Frustration with the Santa Fe Public Schools is palpable, and has been rising for the last year. Budget woes make for an easy culprit. The district faces an unknown shortfall—the figure, according to the district, could range from $4.1-$5 million, depending on budget decisions made by the current Legislature.
But while the fiscal crisis is real—for the schools and everyone else—it’s also chronic.
Also not new: The district’s academic struggles. The district has only three schools currently meeting federal standards, and its high school graduation rate hovers at an unacceptable 60 percent, according to the state.
What is new, however, is the uptick in community awareness and involvement. The school board’s decision last spring to close Larragoite, Kaune and Alvord elementary schools, followed by its now-reversed decision to consolidate Acequia Madre with Atalaya, galvanized parents and community members. Contentious and divisive meetings on the issue revealed in the interstices the opportunities the district has for greater transparency in its decision-making and broader involvement by the community to carve out real reform and improvements.
SFR interviewed the seven candidates seeking the tough job of serving on the school board, and asked them to characterize the district’s administration, to evaluate how the district allocates its financial resources and to brainstorm how they would move forward.
SFR’s picks were made with an eye toward those candidates who believe that significant change to the status quo is needed for the Santa Fe Public Schools. All expressed commitment to finding ways to promote smaller learning environments for Santa Fe’s students, and greater community involvement and transparency.
Voters can signal their commitment to the schools by turning out to the polls. Three seats in Districts 1, 2 and 4 are up on Feb. 1 and the winners will join Districts 3 and 5 members Barbara Gudwin and Frank Montaño to steer the schools in what will hopefully be a new and inspiring era for local education.

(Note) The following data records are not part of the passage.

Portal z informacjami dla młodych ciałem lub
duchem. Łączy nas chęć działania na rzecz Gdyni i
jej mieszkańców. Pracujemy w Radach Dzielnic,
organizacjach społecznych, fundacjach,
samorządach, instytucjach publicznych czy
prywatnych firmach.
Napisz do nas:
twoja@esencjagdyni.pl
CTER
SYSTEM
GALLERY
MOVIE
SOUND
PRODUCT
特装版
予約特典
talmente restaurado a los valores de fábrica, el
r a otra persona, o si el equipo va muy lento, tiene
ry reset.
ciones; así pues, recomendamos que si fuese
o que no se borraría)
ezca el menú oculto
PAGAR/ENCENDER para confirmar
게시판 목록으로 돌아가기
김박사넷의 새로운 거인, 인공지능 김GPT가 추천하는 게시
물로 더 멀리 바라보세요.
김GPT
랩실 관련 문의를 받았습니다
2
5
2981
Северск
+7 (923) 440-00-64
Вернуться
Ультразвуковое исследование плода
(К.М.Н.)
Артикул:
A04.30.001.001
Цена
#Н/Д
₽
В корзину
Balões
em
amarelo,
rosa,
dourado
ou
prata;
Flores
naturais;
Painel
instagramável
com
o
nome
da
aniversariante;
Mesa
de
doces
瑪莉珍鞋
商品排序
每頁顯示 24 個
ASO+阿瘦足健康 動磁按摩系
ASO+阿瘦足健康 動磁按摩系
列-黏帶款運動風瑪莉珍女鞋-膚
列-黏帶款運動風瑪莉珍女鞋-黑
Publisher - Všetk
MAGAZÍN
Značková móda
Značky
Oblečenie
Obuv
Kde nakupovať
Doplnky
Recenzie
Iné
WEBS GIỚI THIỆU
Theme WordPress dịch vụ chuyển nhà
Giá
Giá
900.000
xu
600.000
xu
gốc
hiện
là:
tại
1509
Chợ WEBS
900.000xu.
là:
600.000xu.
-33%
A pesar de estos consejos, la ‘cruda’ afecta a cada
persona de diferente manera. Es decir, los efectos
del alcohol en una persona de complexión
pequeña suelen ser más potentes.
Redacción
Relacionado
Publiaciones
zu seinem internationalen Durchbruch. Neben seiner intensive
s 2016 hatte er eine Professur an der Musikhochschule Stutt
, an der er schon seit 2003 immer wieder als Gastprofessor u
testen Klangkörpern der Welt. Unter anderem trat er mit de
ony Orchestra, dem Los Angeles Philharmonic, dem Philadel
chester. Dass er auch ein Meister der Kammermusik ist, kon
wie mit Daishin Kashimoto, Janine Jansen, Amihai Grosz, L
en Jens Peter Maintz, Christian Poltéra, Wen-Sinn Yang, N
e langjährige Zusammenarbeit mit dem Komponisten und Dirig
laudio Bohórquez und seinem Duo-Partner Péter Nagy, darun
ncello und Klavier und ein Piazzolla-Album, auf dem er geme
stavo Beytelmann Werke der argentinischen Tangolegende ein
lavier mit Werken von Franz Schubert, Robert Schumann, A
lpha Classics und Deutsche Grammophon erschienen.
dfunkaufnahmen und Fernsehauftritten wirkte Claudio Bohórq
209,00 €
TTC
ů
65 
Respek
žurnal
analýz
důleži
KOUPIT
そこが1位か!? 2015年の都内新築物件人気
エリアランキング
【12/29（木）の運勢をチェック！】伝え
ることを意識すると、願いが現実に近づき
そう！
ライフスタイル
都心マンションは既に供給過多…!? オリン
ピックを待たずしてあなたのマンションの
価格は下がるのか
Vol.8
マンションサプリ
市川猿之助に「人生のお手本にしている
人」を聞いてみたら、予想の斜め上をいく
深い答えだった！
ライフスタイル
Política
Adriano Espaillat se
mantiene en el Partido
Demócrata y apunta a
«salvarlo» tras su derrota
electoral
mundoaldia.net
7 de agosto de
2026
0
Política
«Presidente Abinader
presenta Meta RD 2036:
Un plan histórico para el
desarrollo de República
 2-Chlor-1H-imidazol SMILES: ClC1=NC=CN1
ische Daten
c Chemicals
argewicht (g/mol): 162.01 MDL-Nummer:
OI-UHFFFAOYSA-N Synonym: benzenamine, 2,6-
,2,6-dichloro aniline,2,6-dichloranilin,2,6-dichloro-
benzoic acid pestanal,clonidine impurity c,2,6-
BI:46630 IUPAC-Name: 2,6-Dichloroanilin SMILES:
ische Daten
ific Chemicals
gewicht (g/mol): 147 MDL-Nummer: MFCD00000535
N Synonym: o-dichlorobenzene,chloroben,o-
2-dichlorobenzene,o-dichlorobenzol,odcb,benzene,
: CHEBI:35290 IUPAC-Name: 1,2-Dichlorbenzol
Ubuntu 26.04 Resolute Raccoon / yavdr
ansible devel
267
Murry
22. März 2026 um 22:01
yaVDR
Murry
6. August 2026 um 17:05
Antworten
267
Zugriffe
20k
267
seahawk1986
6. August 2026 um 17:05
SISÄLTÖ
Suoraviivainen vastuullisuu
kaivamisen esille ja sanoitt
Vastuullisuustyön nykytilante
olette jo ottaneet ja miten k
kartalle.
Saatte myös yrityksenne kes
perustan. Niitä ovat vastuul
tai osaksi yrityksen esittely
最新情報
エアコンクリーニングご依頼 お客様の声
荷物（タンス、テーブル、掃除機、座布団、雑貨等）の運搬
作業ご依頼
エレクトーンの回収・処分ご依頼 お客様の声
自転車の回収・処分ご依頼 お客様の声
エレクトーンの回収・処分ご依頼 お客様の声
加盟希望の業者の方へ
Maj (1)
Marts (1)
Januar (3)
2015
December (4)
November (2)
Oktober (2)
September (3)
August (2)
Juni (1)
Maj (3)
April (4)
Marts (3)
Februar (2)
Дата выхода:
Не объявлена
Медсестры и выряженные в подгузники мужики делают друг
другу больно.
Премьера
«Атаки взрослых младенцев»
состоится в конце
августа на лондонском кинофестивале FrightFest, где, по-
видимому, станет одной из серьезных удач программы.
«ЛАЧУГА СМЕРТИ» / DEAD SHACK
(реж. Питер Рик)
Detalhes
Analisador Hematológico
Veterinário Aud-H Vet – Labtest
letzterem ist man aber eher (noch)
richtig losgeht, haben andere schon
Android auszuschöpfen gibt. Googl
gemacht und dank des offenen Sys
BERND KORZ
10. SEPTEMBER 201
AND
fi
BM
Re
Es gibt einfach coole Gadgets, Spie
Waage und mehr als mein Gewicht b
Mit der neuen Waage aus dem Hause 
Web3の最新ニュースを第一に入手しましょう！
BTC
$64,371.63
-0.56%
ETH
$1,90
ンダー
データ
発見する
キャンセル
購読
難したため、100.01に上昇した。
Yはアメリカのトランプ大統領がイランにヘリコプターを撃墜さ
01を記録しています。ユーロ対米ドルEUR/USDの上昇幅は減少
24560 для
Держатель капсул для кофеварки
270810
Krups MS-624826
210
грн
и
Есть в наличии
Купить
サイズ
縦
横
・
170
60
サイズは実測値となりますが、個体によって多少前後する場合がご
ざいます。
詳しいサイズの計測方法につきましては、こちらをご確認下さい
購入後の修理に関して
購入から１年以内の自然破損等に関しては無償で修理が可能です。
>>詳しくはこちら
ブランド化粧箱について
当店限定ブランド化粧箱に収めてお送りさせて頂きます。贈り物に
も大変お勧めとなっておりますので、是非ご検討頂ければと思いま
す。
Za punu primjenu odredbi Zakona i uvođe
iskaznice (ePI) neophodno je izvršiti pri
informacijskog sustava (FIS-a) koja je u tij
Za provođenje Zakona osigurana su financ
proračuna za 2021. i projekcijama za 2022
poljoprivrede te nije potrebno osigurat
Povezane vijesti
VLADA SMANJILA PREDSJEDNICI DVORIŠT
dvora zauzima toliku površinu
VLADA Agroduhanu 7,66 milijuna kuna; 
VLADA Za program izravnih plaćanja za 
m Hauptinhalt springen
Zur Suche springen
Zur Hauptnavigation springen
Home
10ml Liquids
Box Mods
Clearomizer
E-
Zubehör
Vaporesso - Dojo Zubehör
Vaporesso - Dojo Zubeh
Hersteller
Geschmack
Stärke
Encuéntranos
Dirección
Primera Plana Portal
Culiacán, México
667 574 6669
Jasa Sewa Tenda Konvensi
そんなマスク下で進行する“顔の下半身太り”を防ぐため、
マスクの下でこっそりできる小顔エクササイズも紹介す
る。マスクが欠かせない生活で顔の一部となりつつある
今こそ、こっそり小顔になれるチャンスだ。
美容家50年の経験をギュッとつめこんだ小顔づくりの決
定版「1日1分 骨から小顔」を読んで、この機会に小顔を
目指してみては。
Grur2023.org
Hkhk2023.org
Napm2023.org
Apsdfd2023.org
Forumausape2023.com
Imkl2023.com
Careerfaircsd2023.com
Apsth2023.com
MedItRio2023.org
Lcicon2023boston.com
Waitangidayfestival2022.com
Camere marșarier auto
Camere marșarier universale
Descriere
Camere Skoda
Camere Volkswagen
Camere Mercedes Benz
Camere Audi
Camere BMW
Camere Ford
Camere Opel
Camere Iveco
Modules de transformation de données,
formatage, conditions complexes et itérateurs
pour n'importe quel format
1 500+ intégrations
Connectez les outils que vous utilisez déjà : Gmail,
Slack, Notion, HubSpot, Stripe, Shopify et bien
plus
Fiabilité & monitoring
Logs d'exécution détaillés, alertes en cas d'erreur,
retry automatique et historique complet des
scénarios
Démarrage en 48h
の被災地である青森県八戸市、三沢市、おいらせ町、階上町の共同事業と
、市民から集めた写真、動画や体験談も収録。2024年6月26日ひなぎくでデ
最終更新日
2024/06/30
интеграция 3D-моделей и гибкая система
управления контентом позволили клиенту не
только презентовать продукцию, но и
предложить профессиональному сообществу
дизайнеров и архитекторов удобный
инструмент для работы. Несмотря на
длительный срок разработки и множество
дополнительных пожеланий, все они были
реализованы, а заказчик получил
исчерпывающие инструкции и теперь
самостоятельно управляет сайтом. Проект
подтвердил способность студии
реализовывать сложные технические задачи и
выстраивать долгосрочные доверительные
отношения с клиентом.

District 1 (Chaparral, EJ Martinez, Kaune, Piñon, Capshaw and Santa Fe High)
SFR Pick: Steven Carrillo
Incumbent Mary Ellen Gonzales faces two challengers for District 1. Both Carl Luff and Steven Carrillo bring impressive ideas and energy to this race. Luff is a certified public accountant, whose service on the district’s Audit Committee and as chairman of Partners in Education demonstrates his commitment to the schools. We were most impressed, however, by Carrillo’s passion in his campaign, and his focus on reform.
Carrillo has a variety of ideas for improving efficiency in the district—from cutting administrative costs to improving actual energy efficiency. He also questions the top-down administration of school policies, and believes the schools themselves need more autonomy. The parent of a public school student, Carrillo places the emphasis in the educational discourse where it should be: on students and teachers, stakeholders who need a voice on the board. While incumbent Mary Ellen Gonzales is knowledgeable about the district, we do not believe she is sufficiently critical of its shortcomings, an important factor that will be needed to oversee meaningful change.
District 2 (Acequia Madre, Atalaya, El Dorado and Wood Gormley)
SFR Pick: Glenn Wikle
Melissa Coleman, Donado “Cove” Coviello and Glenn Wikle all are vying to replace board member Richard Polese, who is not seeking re-election. Coleman, an active Atalaya Elementary parent, is knowledgeable about and committed to the financial and academic challenges of the district. Coviello has an unabashed “take no prisoners” attitude to politics in general that always makes for a lively discussion, and should be commended for his emphasis on increasing voter turnout.
Wikle, however, is the full package. He’s an active and knowledgeable parent, who also possesses a big-picture view of the challenges and possibilities for educational reform. He seeks to evaluate how the district allocates its money and resources, with an eye toward “working smarter.” Most importantly, he has identified “complacency” as one of the greatest challenges the next board needs to vigorously counter with new ideas and guts.
A founding board member of Tierra Encantada Charter School, Wikle also has worked as a science mentor in the schools. We believe his diverse experience with the district, complemented by his vigor to reform expectations, makes him the best choice in this competitive race.
District 4 (Agua Fria, César Chavez, Sweeney, Ramirez Thomas, Nye Early Childhood Center, Ortiz and Capital High)
SFR Pick: Linda Trujillo
Lawyer Linda Trujillo is actually unopposed—a previous candidate, Jason Romero, dropped out and has endorsed her. Romero’s name, however, will still appear on the ballot. District 4 voters should definitively choose Trujillo on election day, as she is the only candidate and an impressive one. Trujillo’s focus is on the need for greater community involvement, and a desire to transform schools into the center of the community. Trujillo has worked with AmeriCorps and Head Start, as well as in several top administrative positions for the State of New Mexico. Her commitment to re-envisoning schools as a community resource strikes the right note during this time of strife for the schools, and her professionalism will help enhance the actions of the board itself.